The 1920s was a unique period that enjoyed significant pent-up demand from the devastation of the Great War that ended in November 1918, and the Spanish Flu that lasted from February 1918 to April 1920. The U.S. economy also benefited from three rounds of tax cuts in 1921, 1924 and 1926, under Presidents Warren Harding and Calvin Coolidge. These two original supply-siders had reduced the top marginal income tax rate from 77% to 25% and pursued de-regulation.
Fast forward to 2021, the U.S. economy had already enjoyed four decades of tax cuts and de-regulation, and even the “boom time” of 2019 had to be propped up by monetary easing and $1 trillion of federal deficit. There are no more policy levers to stimulate the economy without further compounding the financial extremes. The growing call for the Great Reset of capitalism may even reverse some of the positive drivers of the past decades. It would take a technological miracle to drive our potential real growth rate higher than the Fed’s 1.8% projection.
Instead of getting higher real growth, we suspect the 2020s may turn out to be a decade of higher nominal growth, as inflation may be the one thing that is set to roar. The higher inflation call may look premature at this point given that COVID-19 has created the most negative output gap (highest under-utilization) for the U.S. economy since the Great Depression. Many people who had warned of higher inflation at the onset of quantitative easing more than ten years ago have also been proven spectacularly wrong (Investment is a humbling business!). Now, however, it appears that the catalysts needed to fuel sustainably higher inflation are starting to fall into place.

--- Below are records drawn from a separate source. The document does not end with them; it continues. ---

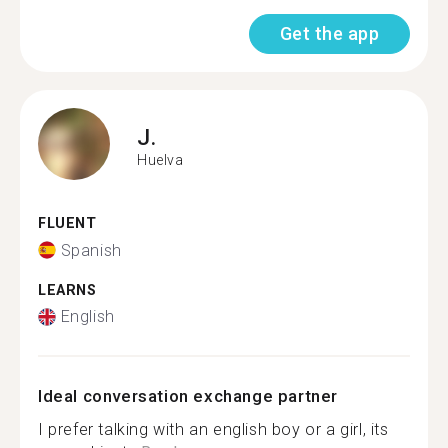
Get the app
J.
Huelva
FLUENT
Spanish
LEARNS
English
Ideal conversation exchange partner
I prefer talking with an english boy or a girl, its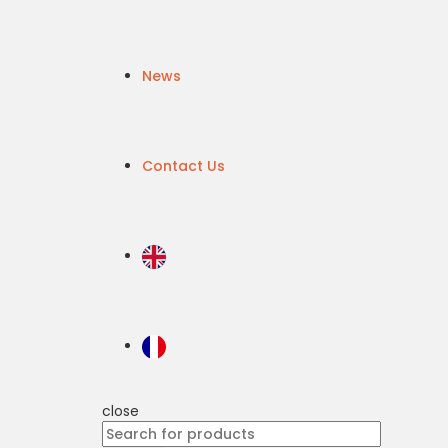
News
Contact Us
close
Search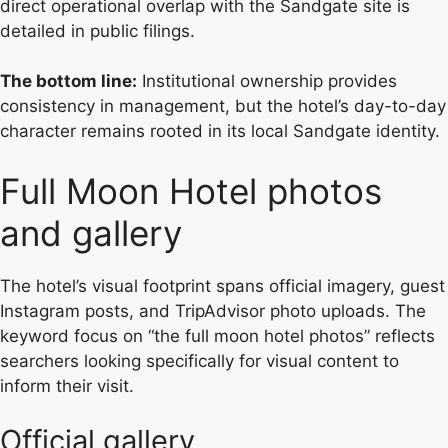
direct operational overlap with the Sandgate site is
detailed in public filings.
The bottom line:
Institutional ownership provides
consistency in management, but the hotel’s day-to-day
character remains rooted in its local Sandgate identity.
Full Moon Hotel photos
and gallery
The hotel’s visual footprint spans official imagery, guest
Instagram posts, and TripAdvisor photo uploads. The
keyword focus on “the full moon hotel photos” reflects
searchers looking specifically for visual content to
inform their visit.
Official gallery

The OECD Total Broad Money Supply (M3), which had grown at an average annual pace of 6% over the last decade, has surged 18% year-on-year at the end of September 2020. Similarly, the M2 money supply in the U.S. is growing at 25% vs. last decade’s average pace of 6%. Since monetary policies usually operate with a time lag, the impact from these big increases will likely be felt later in 2021 and beyond, coinciding with the cyclical rebound. Importantly, fiscal policies have taken the baton from monetary policies so that money can be injected directly into the real economy rather than getting stuck in a banking system which has been shrinking its balance sheet over the last decade. The Blue Sweep in the U.S. will likely accelerate that trend with more expansive fiscal spending programs. There will also be more governmentbacked lending targeted at climate solutions and post pandemic recovery. Another potential catalyst for inflation may come from the West’s attempt to shift some production out of China. It will likely lead to higher production costs as there are very few countries that could match China’s manufacturing prowess.
FORTUNE FAVORS THE PREPARED
In conclusion, we have an optimistic view for 2021 but will be on alert for higher inflation. A long period of disinflation and low interest rates has created much complacency among investors. Equities, both private and public, have been the primary beneficiary as low interest rates have facilitated financial engineering to juice up returns. Investors have also espoused the TINA (“There is no alternative”) narrative to justify buying shares with highly elevated valuations. Interestingly, TINA the slogan was first used by Margaret Thatcher to argue for market reform, which prompted some of her detractors to nickname her “Tina”.
The eventual return of sustainably higher inflation, which we believe to be a matter of when rather than if, will likely lead to a very different investment environment from the last decade. Fixed income’s role as a portfolio shock absorber could be rendered less effective due to potentially rising yields. Floating rate securities could be in high demand. Equities in aggregate should experience valuation contraction, but sectors that could function as an inflation hedge could potentially catch a tailwind. Investors may also consider allocating more to real assets such as precious metals. In short, change is afoot, and we will try not to get caught flat-footed.